**Problem to solve**
Restate all of the entries exactly, dropping any pictures they hold.

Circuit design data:

++++++++++++++++++++

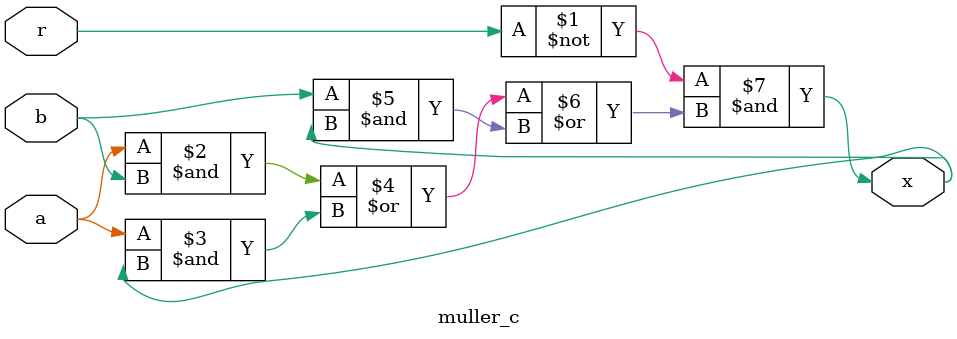
<source format=v>
`timescale 1ns / 1ps

module muller_c(
	input		r,
	input		a,
	input		b,
	output		x
);
	assign #0.1 x = ~r & ((a & b) | (a & x) | (b & x));
endmodule

</source>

++++++++++++++++++++

**Response to this exercise**
<source format=v>
`timescale 1ns / 1ps

module muller_c(
	input		r,
	input		a,
	input		b,
	output		x
);
	assign #0.1 x = ~r & ((a & b) | (a & x) | (b & x));
endmodule

</source>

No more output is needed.